IBM InfoSphere Streams Version 4.1.1

Parallel transformations

When you submit a job for a streams processing application that has user-defined parallelism, parallel transformation occurs. Parallel transformation converts the logical application into a physical application that can be deployed.
The parallel transformation transforms every logical processing element (PE) into at least one physical PE, and every operator into at least one physical operator. However, the transformation replicates only the logical PEs and operators that are inside the parallel regions. Operators and processing elements (PEs) are replicated according to the following rules:
  • If a logical processing element contains only operators from inside a specific parallel region, that logical PE is replicated. Logical operators become N physical operators, where N is the width or degree of parallelism that you specified.
  • If a logical PE contains operators from outside a specific parallel region, that logical PE is not replicated. Instead, the operators that are in the parallel region are replicated inside the PE. In addition:
    • If a splitter is fused inside the PE, threaded ports must be inserted before the operators that the splitter communicates with.
    • If the merge point is not fused inside the PE, new PE output ports are created as required.
  • Directly adjacent parallel regions, where the output ports of the parallel region feed directly into the input ports of another parallel region, always have shuffles between them. A shuffle means that each of the replicated operators at the end of the first region have splitters that feed into the replicated operators at the beginning of the second parallel region.

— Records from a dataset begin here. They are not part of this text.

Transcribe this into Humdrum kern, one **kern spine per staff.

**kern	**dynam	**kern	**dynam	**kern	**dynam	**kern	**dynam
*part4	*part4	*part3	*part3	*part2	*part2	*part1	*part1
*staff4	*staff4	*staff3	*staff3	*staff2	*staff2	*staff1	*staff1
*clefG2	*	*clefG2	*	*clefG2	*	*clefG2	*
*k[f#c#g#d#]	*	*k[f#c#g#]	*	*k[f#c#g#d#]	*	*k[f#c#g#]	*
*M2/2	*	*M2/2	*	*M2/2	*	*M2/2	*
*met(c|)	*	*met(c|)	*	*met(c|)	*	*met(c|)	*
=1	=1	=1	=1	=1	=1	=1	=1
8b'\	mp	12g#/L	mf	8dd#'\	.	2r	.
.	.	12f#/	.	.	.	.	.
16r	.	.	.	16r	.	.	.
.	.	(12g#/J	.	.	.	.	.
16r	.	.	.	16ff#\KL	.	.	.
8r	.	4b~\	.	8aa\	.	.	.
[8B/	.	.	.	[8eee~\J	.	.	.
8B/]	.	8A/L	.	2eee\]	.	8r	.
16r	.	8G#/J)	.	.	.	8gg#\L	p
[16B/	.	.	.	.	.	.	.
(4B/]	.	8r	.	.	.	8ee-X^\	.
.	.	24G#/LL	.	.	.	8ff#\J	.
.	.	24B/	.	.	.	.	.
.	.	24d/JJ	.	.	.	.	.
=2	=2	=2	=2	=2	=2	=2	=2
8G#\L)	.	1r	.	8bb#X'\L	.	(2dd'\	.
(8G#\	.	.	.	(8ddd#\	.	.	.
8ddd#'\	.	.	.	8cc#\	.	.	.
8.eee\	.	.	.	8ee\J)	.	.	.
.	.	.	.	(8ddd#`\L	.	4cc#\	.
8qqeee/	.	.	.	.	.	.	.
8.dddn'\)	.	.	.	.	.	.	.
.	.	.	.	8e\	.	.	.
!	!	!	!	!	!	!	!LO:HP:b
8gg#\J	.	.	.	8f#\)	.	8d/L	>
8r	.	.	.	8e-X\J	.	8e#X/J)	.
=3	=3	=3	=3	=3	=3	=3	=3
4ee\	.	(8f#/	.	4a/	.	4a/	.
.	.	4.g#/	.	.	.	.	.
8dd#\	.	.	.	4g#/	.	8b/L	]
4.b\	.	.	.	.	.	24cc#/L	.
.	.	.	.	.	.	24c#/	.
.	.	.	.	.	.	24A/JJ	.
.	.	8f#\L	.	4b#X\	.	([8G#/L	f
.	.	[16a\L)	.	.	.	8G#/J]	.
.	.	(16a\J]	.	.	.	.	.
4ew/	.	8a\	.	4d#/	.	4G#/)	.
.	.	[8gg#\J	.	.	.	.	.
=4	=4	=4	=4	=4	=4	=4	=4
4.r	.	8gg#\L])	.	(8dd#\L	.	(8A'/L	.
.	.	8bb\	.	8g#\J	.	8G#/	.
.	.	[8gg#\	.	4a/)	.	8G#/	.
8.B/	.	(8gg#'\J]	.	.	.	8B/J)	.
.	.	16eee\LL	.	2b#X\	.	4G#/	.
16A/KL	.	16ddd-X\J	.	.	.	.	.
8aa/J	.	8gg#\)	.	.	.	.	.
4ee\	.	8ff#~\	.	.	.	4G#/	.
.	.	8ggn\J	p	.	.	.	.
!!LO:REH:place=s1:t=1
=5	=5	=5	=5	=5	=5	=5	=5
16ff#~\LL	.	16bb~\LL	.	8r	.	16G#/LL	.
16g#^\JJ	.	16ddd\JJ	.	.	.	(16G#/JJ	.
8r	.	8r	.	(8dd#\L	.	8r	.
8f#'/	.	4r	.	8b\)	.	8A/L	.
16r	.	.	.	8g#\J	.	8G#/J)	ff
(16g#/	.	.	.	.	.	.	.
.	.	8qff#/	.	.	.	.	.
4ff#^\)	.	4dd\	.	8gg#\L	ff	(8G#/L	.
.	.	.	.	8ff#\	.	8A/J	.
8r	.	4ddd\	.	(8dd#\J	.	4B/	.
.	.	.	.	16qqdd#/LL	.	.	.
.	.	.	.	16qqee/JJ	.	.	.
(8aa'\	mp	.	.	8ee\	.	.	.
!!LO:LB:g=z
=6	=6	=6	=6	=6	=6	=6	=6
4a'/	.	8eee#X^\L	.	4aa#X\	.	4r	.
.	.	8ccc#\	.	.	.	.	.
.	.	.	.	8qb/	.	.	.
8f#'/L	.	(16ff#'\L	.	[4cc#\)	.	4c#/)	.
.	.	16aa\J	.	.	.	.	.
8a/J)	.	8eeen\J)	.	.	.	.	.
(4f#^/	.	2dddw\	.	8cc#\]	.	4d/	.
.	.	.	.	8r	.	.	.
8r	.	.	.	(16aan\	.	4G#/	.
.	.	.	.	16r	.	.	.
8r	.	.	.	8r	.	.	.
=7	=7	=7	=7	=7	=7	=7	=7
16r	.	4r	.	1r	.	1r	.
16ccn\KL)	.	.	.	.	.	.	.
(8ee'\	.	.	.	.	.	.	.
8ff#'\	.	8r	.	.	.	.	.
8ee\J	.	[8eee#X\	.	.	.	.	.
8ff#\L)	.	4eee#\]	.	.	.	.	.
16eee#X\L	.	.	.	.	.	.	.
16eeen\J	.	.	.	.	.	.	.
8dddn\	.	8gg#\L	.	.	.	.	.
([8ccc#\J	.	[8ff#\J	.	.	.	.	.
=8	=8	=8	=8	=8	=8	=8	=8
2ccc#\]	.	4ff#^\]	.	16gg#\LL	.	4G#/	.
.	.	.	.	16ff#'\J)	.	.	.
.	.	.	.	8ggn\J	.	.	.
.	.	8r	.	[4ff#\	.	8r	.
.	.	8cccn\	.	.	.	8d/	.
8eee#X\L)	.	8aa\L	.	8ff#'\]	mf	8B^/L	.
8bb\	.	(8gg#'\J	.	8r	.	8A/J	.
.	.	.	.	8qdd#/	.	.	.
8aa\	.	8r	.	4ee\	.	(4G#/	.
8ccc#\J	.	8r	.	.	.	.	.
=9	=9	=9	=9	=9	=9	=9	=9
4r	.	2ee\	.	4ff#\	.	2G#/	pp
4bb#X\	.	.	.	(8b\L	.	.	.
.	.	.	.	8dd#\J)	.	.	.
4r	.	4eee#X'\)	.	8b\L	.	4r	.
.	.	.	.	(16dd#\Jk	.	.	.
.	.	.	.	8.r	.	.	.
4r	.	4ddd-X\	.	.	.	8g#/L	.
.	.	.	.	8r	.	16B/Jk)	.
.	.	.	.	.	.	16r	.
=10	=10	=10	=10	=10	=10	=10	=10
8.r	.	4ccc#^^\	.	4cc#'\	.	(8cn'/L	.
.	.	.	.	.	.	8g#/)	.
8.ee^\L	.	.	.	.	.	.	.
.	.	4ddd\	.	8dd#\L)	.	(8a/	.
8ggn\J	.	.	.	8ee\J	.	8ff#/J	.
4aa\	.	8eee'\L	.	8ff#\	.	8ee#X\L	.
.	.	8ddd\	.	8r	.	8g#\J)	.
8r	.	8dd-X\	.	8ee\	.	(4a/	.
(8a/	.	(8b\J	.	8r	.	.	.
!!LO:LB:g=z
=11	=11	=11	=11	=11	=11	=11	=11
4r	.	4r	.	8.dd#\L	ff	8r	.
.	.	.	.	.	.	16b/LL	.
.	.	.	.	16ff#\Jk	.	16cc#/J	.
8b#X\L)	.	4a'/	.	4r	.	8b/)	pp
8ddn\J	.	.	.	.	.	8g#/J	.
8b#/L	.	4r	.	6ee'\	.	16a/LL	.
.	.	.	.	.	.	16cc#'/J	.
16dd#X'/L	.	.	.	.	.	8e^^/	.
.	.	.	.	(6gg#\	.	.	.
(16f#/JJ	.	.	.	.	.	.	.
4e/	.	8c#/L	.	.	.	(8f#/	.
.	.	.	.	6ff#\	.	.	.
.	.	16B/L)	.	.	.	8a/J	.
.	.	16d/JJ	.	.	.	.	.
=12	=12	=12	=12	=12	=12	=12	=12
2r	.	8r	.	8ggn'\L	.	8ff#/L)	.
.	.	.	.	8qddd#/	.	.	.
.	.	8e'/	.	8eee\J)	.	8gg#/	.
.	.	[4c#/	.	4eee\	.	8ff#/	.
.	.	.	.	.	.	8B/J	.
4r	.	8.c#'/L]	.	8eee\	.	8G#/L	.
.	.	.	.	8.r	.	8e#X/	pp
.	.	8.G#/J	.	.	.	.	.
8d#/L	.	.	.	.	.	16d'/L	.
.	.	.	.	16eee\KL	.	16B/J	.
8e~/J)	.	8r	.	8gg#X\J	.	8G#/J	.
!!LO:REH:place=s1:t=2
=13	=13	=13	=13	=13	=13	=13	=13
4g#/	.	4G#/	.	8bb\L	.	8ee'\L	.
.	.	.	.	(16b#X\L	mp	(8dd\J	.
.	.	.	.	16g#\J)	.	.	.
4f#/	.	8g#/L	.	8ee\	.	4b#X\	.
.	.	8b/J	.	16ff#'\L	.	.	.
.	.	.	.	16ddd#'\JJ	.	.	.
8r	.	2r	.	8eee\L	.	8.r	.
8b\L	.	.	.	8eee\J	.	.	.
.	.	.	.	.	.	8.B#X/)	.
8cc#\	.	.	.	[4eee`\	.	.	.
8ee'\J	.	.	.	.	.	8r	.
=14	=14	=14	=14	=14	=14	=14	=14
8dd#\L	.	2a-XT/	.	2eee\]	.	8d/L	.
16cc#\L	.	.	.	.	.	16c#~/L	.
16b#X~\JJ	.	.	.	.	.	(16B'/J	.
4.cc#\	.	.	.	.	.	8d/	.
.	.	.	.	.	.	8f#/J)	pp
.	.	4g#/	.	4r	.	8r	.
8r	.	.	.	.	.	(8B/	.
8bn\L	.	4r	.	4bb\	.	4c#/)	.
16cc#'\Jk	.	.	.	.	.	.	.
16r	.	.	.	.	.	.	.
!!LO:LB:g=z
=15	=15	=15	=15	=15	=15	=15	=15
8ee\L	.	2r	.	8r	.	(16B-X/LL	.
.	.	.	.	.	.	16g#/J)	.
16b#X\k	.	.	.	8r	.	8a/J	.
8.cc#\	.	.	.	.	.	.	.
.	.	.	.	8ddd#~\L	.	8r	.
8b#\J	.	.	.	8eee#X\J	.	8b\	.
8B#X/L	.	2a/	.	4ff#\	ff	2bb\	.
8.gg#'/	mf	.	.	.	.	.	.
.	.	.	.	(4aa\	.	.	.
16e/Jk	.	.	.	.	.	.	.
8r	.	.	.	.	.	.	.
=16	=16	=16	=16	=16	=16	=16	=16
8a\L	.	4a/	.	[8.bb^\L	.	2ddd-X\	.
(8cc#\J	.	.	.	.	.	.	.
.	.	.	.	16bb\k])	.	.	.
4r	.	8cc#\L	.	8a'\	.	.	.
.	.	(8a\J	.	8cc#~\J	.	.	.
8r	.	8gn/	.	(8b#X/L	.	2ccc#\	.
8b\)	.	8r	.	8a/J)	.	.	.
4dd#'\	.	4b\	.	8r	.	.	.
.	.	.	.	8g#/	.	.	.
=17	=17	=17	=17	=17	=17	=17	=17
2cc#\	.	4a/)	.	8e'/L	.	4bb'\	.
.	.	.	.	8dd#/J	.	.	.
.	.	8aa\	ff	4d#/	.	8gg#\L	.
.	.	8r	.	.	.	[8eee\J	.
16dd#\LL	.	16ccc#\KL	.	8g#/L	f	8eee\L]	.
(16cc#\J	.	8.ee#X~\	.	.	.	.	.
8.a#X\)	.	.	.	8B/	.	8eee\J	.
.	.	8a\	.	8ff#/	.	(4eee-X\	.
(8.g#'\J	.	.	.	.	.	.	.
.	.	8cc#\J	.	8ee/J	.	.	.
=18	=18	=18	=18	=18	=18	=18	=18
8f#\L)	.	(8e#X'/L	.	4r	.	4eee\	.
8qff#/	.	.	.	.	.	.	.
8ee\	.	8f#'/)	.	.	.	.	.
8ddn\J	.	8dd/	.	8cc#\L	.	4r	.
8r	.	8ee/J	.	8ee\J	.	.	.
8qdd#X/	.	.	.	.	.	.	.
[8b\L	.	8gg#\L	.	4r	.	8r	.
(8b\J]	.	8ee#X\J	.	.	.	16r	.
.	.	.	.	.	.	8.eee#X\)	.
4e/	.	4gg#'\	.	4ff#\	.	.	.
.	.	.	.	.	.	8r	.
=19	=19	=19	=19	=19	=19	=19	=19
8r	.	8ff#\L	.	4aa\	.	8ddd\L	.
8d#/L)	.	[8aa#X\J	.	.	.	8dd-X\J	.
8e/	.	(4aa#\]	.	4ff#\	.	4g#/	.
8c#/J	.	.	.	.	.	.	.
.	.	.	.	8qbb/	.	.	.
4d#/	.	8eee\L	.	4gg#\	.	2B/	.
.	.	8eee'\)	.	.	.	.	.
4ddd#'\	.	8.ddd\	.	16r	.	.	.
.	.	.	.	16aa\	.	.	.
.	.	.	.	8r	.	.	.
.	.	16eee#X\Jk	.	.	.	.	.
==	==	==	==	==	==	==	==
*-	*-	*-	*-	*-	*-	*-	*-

A sibling operator is a physical operator that is derived from the same logical operator as another physical operator. Likewise, a sibling PE is a physical PE that is derived from the same logical PE as another physical PE. Sibling PEs and operators are identical except for the names, indexes, and placement configuration options.

The application manager service performs the parallel transformation and tracks the resulting changes. When the transformation is complete, every output port with a splitter that feeds into a parallel region has N replicated connections that feed into the N replicated operators, where N is the fully expanded width of that parallel region.